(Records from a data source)
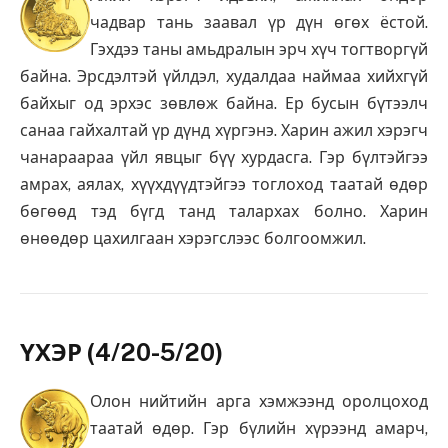
чадвар тань заавал үр дүн өгөх ёстой.
Гэхдээ таны амьдралын эрч хүч тогтворгүй
байна. Эрсдэлтэй үйлдэл, худалдаа наймаа хийхгүй
байхыг од эрхэс зөвлөж байна. Ер бусын бүтээлч
санаа гайхалтай үр дүнд хүргэнэ. Харин ажил хэрэгч
чанараараа үйл явцыг бүү хурдасга. Гэр бүлтэйгээ
амрах, аялах, хүүхдүүдтэйгээ тоглоход таатай өдөр
бөгөөд тэд бүгд танд талархах болно. Харин
өнөөдөр цахилгаан хэрэгслээс болгоомжил.
ҮХЭР (4/20-5/20)
Олон нийтийн арга хэмжээнд оролцоход
таатай өдөр. Гэр бүлийн хүрээнд амарч,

● DIRECTIONS FOR THIS TASK
Pick from the records each line that contains the word "таатай" and show it.

● EXERCISE SOLUTION
амрах, аялах, хүүхдүүдтэйгээ тоглоход таатай өдөр
таатай өдөр. Гэр бүлийн хүрээнд амарч,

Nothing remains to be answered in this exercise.